──────── Extracted data
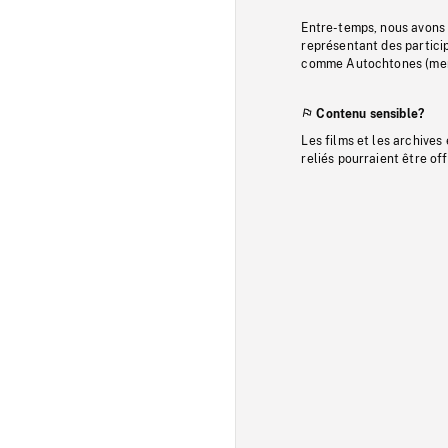
Entre-temps, nous avons s
représentant des particip
comme Autochtones (memb
Contenu sensible?
Les films et les archives
reliés pourraient être of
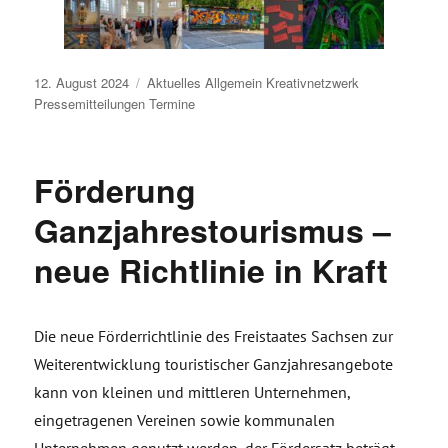
Veröffentlicht
12. August 2024
Aktuelles
Allgemein
Kreativnetzwerk
am
Pressemitteilungen
Termine
Förderung
Ganzjahrestourismus –
neue Richtlinie in Kraft
Die neue Förderrichtlinie des Freistaates Sachsen zur
Weiterentwicklung touristischer Ganzjahresangebote
kann von kleinen und mittleren Unternehmen,
eingetragenen Vereinen sowie kommunalen
Unternehmen genutzt werden, der Fördersatz beträgt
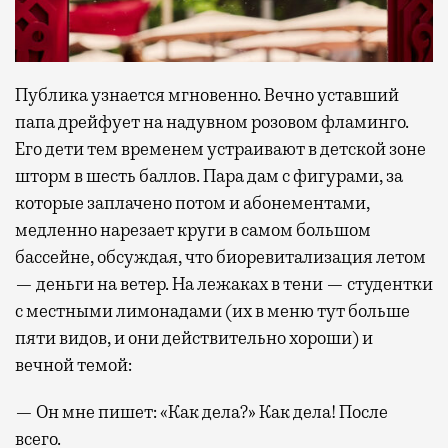
Публика узнается мгновенно. Вечно уставший
папа дрейфует на надувном розовом фламинго.
Его дети тем временем устраивают в детской зоне
шторм в шесть баллов. Пара дам с фигурами, за
которые заплачено потом и абонементами,
медленно нарезает круги в самом большом
бассейне, обсуждая, что биоревитализация летом
— деньги на ветер. На лежаках в тени — студентки
с местными лимонадами (их в меню тут больше
пяти видов, и они действительно хороши) и
вечной темой:
— Он мне пишет: «Как дела?» Как дела! После
всего.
────────────────
Problem details –
Work out how many lines in the data hold the word "Unternehmen"; reply with the number alone.

Answer space –
2